Start of Records supplied
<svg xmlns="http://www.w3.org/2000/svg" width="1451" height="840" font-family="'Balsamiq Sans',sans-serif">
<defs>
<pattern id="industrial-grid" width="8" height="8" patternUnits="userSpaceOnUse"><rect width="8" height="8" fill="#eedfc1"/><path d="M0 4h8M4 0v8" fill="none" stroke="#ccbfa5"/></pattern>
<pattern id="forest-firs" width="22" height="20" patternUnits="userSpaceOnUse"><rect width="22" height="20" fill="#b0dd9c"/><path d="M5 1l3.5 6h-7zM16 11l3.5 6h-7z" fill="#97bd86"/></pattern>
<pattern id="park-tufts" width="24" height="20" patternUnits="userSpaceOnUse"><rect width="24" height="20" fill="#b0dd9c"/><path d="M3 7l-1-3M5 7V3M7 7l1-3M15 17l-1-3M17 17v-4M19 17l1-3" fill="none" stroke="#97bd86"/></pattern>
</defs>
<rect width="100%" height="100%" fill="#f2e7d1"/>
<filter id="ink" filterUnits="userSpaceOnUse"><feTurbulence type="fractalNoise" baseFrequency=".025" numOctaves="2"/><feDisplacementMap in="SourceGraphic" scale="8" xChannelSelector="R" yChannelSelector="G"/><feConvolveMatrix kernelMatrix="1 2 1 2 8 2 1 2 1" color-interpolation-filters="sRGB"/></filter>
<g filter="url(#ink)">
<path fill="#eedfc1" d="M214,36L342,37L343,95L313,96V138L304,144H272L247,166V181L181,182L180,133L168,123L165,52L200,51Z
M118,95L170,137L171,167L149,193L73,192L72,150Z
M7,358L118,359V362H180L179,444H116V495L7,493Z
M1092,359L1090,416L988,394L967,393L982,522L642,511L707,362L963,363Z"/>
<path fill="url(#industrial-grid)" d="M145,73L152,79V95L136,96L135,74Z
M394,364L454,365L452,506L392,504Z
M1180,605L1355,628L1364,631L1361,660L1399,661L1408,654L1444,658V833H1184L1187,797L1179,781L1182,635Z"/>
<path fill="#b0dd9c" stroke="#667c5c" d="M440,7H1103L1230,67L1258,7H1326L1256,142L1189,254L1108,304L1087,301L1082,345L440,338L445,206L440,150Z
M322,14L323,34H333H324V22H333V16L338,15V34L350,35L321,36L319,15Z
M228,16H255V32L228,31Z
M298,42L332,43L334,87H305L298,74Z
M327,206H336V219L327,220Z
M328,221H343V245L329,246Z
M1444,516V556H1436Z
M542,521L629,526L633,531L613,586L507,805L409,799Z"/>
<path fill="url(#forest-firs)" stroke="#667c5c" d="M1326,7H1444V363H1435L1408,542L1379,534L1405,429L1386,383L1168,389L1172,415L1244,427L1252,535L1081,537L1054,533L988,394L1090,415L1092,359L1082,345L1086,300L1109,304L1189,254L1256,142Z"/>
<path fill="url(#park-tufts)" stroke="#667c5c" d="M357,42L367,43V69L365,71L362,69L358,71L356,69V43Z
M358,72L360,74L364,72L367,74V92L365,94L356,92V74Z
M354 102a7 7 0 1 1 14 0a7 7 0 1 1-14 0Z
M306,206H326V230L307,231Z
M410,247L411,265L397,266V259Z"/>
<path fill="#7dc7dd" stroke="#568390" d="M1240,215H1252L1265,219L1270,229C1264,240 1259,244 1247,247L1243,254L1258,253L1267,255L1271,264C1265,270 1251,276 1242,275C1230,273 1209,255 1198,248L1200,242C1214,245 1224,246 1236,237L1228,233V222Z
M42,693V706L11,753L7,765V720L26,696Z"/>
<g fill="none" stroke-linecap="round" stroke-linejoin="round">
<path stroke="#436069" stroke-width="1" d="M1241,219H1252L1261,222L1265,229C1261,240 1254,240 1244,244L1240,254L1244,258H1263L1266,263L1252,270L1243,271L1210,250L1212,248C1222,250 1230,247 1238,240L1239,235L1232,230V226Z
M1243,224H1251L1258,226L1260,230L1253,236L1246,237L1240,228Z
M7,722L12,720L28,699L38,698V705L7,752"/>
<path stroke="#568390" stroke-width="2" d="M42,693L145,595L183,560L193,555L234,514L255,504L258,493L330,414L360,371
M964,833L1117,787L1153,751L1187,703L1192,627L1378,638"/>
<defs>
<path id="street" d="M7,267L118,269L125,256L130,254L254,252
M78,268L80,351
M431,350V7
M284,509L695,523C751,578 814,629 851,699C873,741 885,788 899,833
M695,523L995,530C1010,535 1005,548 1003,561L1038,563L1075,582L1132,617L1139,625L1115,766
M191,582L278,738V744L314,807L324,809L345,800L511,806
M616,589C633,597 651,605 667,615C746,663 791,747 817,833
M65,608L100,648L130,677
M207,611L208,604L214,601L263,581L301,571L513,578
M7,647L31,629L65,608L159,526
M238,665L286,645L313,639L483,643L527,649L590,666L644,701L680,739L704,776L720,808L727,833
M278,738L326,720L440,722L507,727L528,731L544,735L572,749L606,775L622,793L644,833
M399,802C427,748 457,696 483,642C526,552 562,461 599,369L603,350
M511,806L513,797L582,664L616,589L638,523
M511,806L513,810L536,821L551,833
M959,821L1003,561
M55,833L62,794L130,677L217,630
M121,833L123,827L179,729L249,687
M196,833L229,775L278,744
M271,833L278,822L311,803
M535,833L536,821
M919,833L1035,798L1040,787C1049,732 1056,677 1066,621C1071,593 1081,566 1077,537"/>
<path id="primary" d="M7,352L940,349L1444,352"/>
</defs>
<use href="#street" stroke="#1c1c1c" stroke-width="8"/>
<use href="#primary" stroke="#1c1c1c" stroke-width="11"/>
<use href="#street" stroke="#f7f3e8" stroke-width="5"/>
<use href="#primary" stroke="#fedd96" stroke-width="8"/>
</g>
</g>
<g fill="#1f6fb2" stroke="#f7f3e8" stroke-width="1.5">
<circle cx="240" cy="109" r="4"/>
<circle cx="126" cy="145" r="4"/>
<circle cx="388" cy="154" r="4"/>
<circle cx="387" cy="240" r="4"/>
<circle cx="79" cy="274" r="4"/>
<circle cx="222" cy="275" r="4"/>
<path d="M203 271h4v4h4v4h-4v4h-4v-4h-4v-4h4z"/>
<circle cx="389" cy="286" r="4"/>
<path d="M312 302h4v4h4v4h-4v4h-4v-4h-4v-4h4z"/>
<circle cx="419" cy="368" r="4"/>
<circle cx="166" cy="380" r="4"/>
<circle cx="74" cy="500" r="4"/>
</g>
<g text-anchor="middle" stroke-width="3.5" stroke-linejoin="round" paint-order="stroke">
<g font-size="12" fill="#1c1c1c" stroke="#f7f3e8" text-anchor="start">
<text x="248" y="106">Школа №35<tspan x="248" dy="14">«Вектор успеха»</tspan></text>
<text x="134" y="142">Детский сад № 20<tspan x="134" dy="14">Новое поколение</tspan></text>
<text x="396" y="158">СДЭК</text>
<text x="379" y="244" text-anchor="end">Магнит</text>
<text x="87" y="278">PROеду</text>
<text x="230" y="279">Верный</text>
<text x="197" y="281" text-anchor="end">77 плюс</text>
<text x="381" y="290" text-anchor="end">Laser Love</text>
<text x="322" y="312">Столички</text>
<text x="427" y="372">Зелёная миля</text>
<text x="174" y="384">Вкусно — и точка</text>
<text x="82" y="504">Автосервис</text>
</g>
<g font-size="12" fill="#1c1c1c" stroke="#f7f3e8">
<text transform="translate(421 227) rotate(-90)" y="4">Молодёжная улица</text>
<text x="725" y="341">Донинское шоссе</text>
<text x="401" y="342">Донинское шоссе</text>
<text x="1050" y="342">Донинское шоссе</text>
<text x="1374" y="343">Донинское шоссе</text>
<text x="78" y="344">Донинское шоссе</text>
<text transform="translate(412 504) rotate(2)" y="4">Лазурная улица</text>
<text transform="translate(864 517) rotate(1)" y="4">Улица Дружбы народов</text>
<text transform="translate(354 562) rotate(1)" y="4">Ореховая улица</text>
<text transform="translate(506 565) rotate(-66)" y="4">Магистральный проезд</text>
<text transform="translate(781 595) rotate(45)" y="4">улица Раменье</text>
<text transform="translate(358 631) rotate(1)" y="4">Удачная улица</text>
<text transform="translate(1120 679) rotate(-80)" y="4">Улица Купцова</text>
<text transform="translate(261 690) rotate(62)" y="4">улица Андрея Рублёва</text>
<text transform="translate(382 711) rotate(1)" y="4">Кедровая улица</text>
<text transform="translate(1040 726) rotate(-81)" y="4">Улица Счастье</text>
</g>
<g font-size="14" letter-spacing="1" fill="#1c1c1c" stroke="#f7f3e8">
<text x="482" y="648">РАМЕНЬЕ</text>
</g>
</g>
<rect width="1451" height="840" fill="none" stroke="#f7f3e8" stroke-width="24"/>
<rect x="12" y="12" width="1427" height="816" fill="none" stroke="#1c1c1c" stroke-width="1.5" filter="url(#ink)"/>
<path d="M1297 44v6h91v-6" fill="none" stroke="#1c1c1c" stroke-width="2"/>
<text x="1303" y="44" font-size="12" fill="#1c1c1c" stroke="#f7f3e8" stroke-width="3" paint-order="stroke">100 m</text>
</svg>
End of Records supplied
* [Task details]
Scan the data above. Return every line with "patternUnits" in it.

* [Task response]
<pattern id="industrial-grid" width="8" height="8" patternUnits="userSpaceOnUse"><rect width="8" height="8" fill="#eedfc1"/><path d="M0 4h8M4 0v8" fill="none" stroke="#ccbfa5"/></pattern>
<pattern id="forest-firs" width="22" height="20" patternUnits="userSpaceOnUse"><rect width="22" height="20" fill="#b0dd9c"/><path d="M5 1l3.5 6h-7zM16 11l3.5 6h-7z" fill="#97bd86"/></pattern>
<pattern id="park-tufts" width="24" height="20" patternUnits="userSpaceOnUse"><rect width="24" height="20" fill="#b0dd9c"/><path d="M3 7l-1-3M5 7V3M7 7l1-3M15 17l-1-3M17 17v-4M19 17l1-3" fill="none" stroke="#97bd86"/></pattern>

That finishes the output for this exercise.